The JCR President, Annie Williamson, said, “Education is a fundamental tool to empowerment, but higher education opportunities are snatched away from refugees, who face great uncertainty about whether they can ever return to study – even the most able students. There are currently over 20 million refugees worldwide, and Balliol JCR and MCR have responded to this crisis in the small way that we can, by establishing the Balliol Student Scholarship.”

JCR Secretary Steven Rose added, “That both the JCR and the MCR unanimously passed motions to make this possible, and that it’s been made possible through alumni and the College to achieve this real and tangible good has made me as proud of Balliol as a community as I expect is possible.”

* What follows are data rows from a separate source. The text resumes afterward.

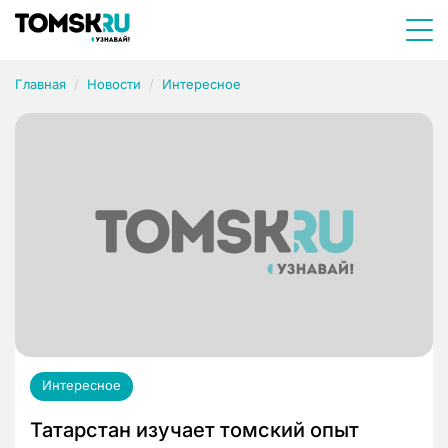
Главная
Новости
Интересное
Интересное
Татарстан изучает томский опыт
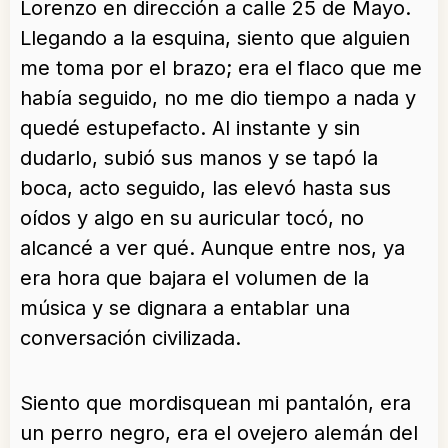
Lorenzo en dirección a calle 25 de Mayo.
Llegando a la esquina, siento que alguien
me toma por el brazo; era el flaco que me
había seguido, no me dio tiempo a nada y
quedé estupefacto. Al instante y sin
dudarlo, subió sus manos y se tapó la
boca, acto seguido, las elevó hasta sus
oídos y algo en su auricular tocó, no
alcancé a ver qué. Aunque entre nos, ya
era hora que bajara el volumen de la
música y se dignara a entablar una
conversación civilizada.
Siento que mordisquean mi pantalón, era
un perro negro, era el ovejero alemán del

Balliol commented, “Balliol has a proud history of being open to all on merit, supporting students in need and welcoming refugees, notably in the case of Jewish refugees prior to and during the Second World War. It is delighted that another chapter has been added to that history through this initiative, led by students but involving the whole Balliol community.”

Throughout this process, Balliol students have been advised by Stacy Toupouzova, an Oxford DPhil student in Refugee Law and co-founder of the Sofia Refugee Centre in Bulgaria.

This new scholarship comes after, earlier this summer, the Oxford Students Refugee Campaign raised almost £250,000 to fund eight refugee scholarships.